- Born: 10 October 1879 Brynamman, Wales
- Died: 13 February 1950 (age 71) Wales

= Rees Howells =

British missionary (1879–1950)

Rees Howells (10 October 1879 – 13 February 1950) was the founder of The Bible College of Wales.

Howells was born in Brynamman in Carmarthenshire, Wales. When he was 12 years old he left school and worked in a tin mill and coal mine. He later went to the USA for better financial benefits where he met a Jewish Christian named Maurice Reuben who followed Jesus Christ as the Messiah. Howells also read a book of Professor Henry Drummond. Both influences caused him to become an Evangelical Christian. Later he returned to Wales. He was affected by the 1904–1905 Welsh Revival.

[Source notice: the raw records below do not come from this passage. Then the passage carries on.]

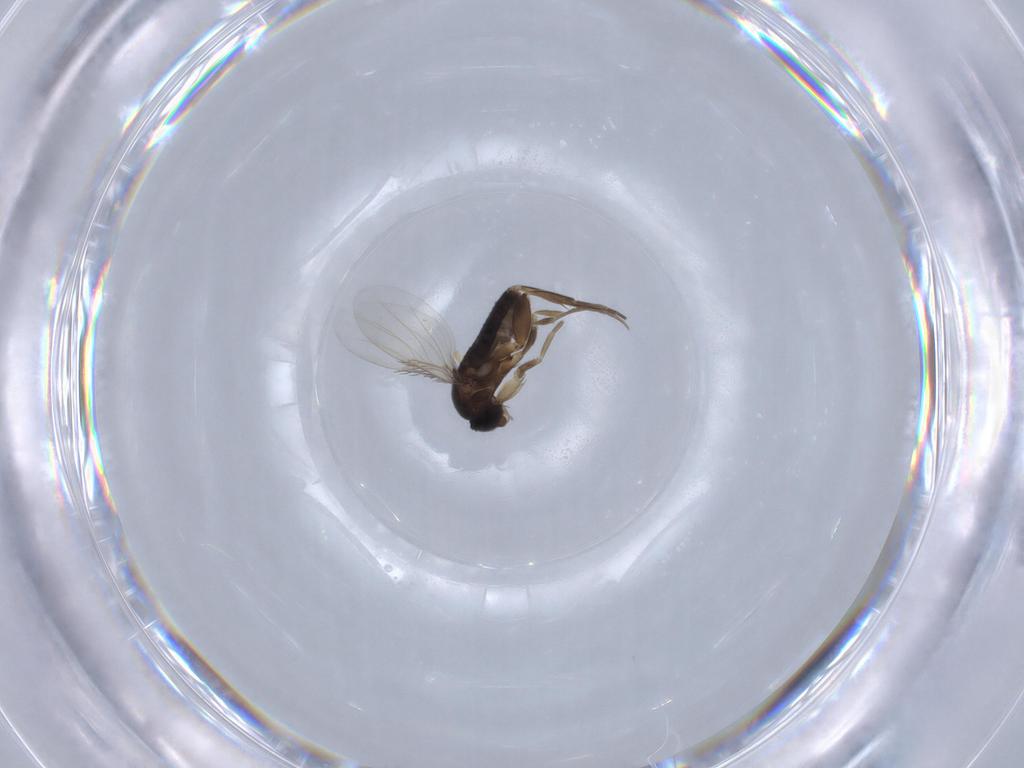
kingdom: Animalia
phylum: Arthropoda
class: Insecta
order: Diptera
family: Phoridae
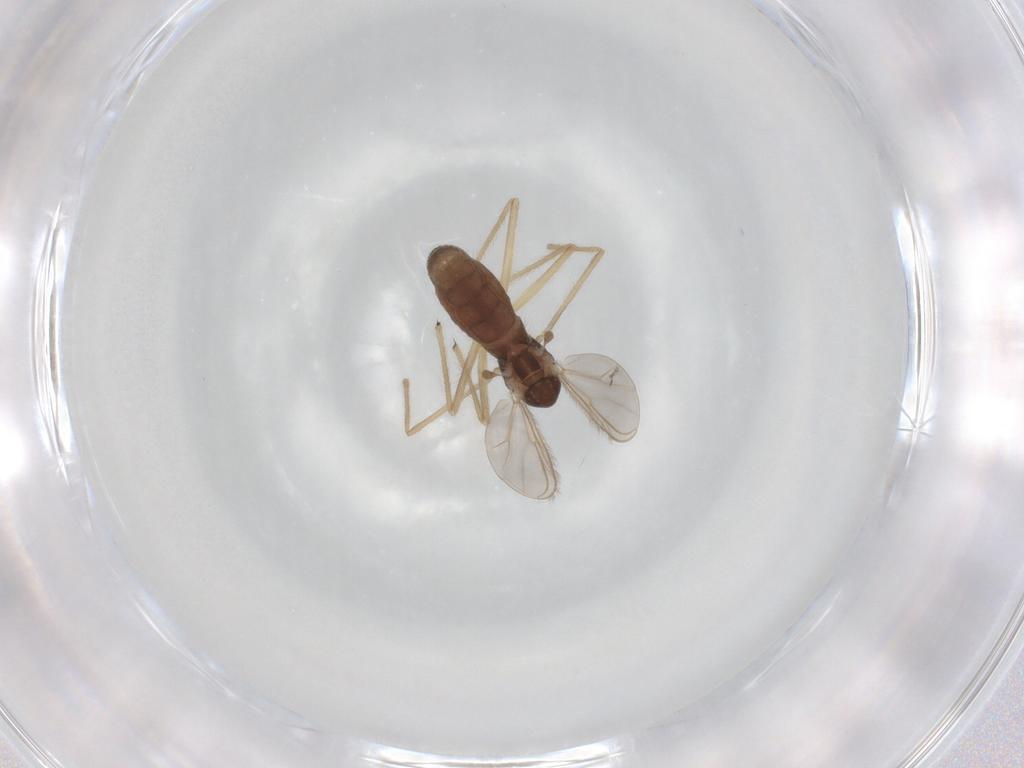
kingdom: Animalia
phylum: Arthropoda
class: Insecta
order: Diptera
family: Chironomidae
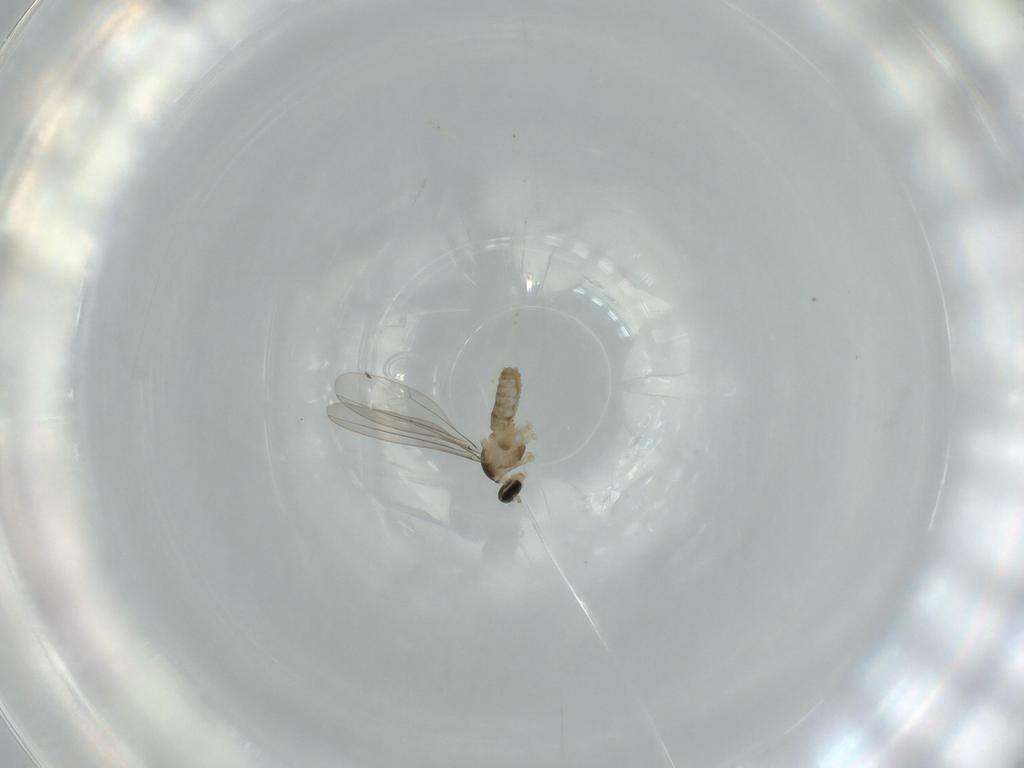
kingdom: Animalia
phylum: Arthropoda
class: Insecta
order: Diptera
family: Cecidomyiidae
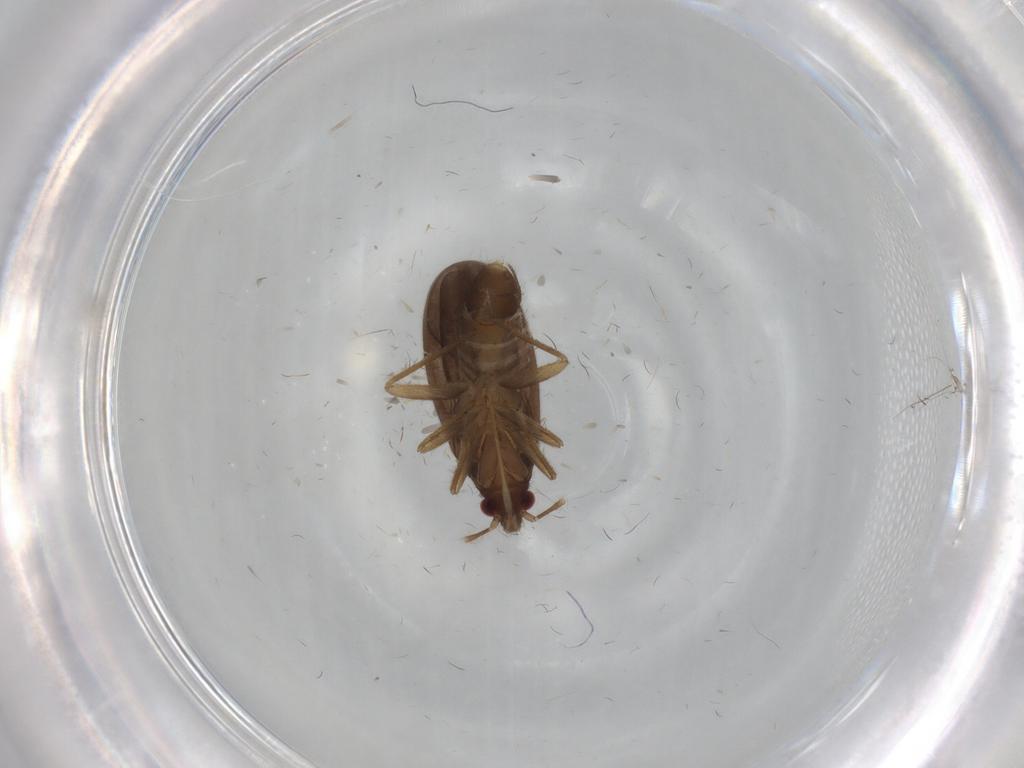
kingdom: Animalia
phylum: Arthropoda
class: Insecta
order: Hemiptera
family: Ceratocombidae
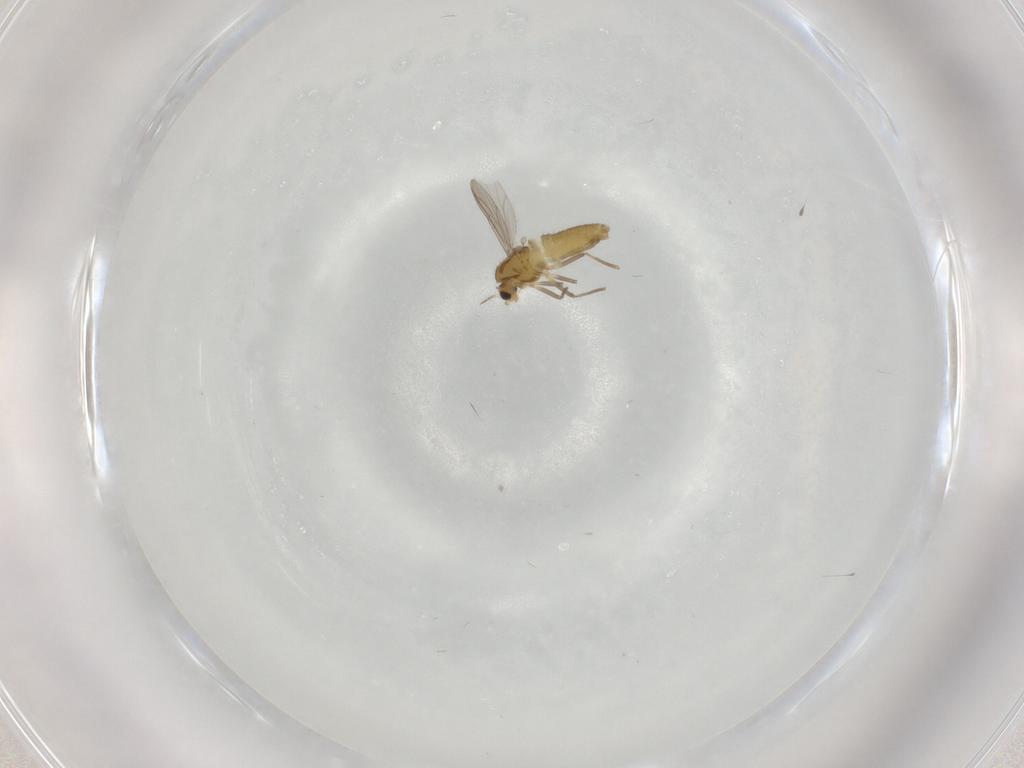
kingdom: Animalia
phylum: Arthropoda
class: Insecta
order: Diptera
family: Chironomidae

On December 21, 1910, he married Elizabeth Jones and they received missionary training in Edinburgh and London. They were later missionaries in Africa. He was led down the path of intercession for many years, before seeing revival across Southern Africa from 1915 to 1920. The rise of Adolf Hitler and the outbreak of World War II also marked a period of strong activity in Howells' ministry of intercession.

The Howells had one child, a son named Samuel Rees Howells, who later became the Director of the Bible College of Wales. Samuel died on 18 March 2004.

In 1924 he founded the Bible College of Wales in Swansea, Wales. After a long period of closure the College was later purchased, refurbished and reopened by Cornerstone Community Church based in Singapore.

==Bibliography==
- God Challenges the Dictators, Doom of the Nazis Predicted by Rees Howells, 1939, annotated 2020 by Mathew Backholer, ByFaith Media.
- Rees Howells Intercessor by Norman Grubb, Philadelphia: Christian Literature Crusade, 1952.
- The Intercession of Rees Howells by Doris M. Ruscoe, Cambridge: Lutterworth, 1983.
- Samuel Rees Howells: A Life of Intercession by Richard Maton, ByFaith Media, 2012. The story of Rees Howells and how his son Samuel followed him to become an intercessor.
- Samuel, Son and Successor of Rees Howells by Richard Maton, ByFaith Media, 2012. Covers much of the story of Rees Howells, his legacy and the influence Rees Howells had upon his son Samuel Rees Howells.
- Rees Howells’ God Challenges the Dictators, Doom of Axis Powers Predicted by Rees Howells and Mathew Backholer, ByFaith Media, 2020.
- Rees Howells, Vision Hymns of Spiritual Warfare Intercessory Declarations by Rees Howells and Mathew Backholer, ByFaith Media, 2021.
- Rees Howells, Life of Faith, Intercession, Spiritual Warfare & Walking in the Spirit by Rees Howells and Mathew Backholer, ByFaith Media, 2022.
- Rees Howells, Monument of Faith, History of The Bible College of Wales 1922-1932 by Rees Howells and Mathew Backholer, ByFaith Media, 2024.